After this, we need to shorten the file list; this is achieved with the following:
for (int i = 0; ; i++)
{
array<String^>^ FileList = gcnew array<String^>(0);
int CurrentFileListLen = internFiles->Length;
for (int j = 0; j < CurrentFileListLen; j++)
{
if (Matches[i][j]->ToString() == bool::FalseString)
{
FileList->Resize(FileList, (FileList->Length + 1));
FileList[(FileList->Length - 1)] = LoopFileExts[j];
}
}
internFiles->Resize(internFiles, 0);
internFiles->Resize(internFiles, FileList->Length);
internFiles = (array<String^>^)FileList->Clone();
break;
}
Using the array previously created, it loops through, again using that double for
-loop setup, removing extraneous entries in the file list.
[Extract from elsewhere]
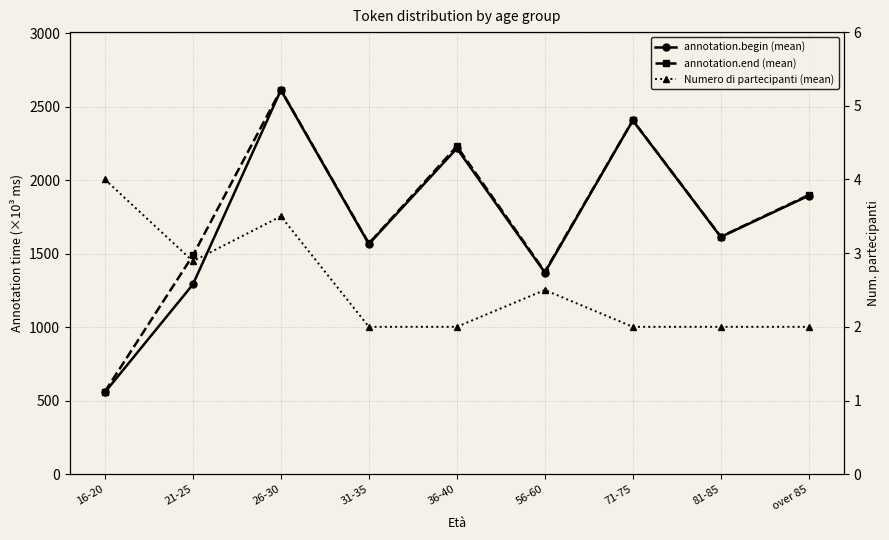

Where does the annotation.begin (mean) series first go above 1614?

26-30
Right, enough chasing the file list and cleaning it up. Now, to do the second pass of parsing that I mentioned earlier this code did, the code goes as follows:
for (int i = 0; i < internFiles->Length; i++)
{
for (int j = 0; j < ComparisonExts->Length; j++)
{
if (ComparisonExts[j][(ComparisonExts[j]->Length - 1)] == '\0')
{
ComparisonExts[j] = ComparisonExts[j]->Remove((ComparisonExts[j]->Length - 1));
}
if (ComparisonExts[j] == internFiles[i])
{
ret->Resize(ret, (ret->Length + 1));
ret[(ret->Length - 1)] = (String^)ComparisonExts[j]->Clone();
}
}
}
There, now what does this do? Well, first off, using that double for
-loop system that I keep using (Some must be wondering if this is my favourite for-loop setup. Well, it is not, I prefer to use single for-loops if any, and it is actually the one I hate the most. The reason it is used here is because it does the job in hand better than other systems, like do-loops, and while-loops, oh, and my favourite setup of for-loops, singular for-loops), we start the comparison / parse process.
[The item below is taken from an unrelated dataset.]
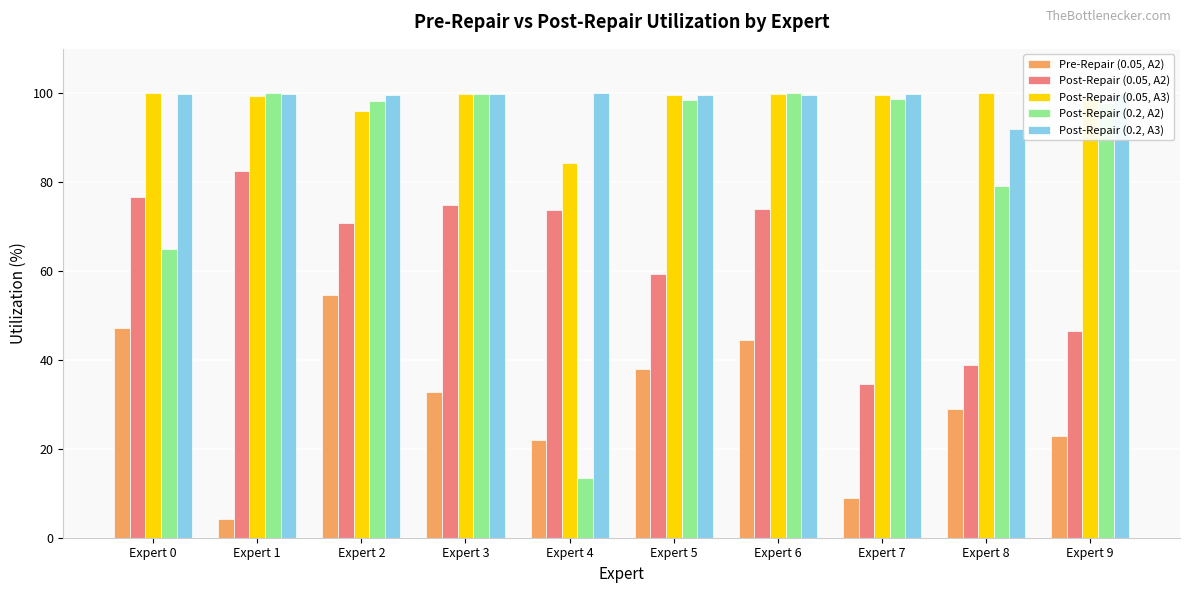

What is the sum of the Post-Repair (0.05, A2) values at Expert 2 and Expert 5?

130.2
Yet another array is created here, or should I say, the return array we created earlier and initialized to null
is resized and the newly created index filled with an extension if the extension matches the one in the file list.
The next bit of code I am not going to bother with, as it only adds some verbosity to the application, and can be removed without the algorithm braking, but I will bother with the bit after it, and that is:
retExts = ret;
return true;
This code is simply putting the newly created and cleaned file extension list into that variable in the header that got mentioned as the only return variable: retExts
.
The only reason this function is non-void
in the return type is because I needed some way of determining whether or not the function succeeded in doing the parse. It will return true
for succeeded, at this point.
When you wish to call this algorithm, you will need to have an un-initialized variable to recieve the data, and two variables with the type array<String^>^
filled with the appropriate data; an example of this is included in the source, and is compiled in the demo. The source file for this is "Main.cpp", it keeps in line with the style and spec I set with the media player code.
Points of interest
Within the initial collection, it counts backward till it hits the "." of the start of an extension. If you wish to use this on files without an extension, it will throw an error by not putting anything into the Ext
temporary variable; instead, it will be null
which causes .NET to throw the null variable exception when the clone happens. (Please do not do this as it is a tough to find error if you use it as I do - inside a pre-compiled library (.dll file) - that is being called into, and you cannot use a debug version because it does not even work one bit).
History
- [19 July 2007] - Initial article.
- [23 January 2009] - Updated the downloads to something that can be read by normal Windows users.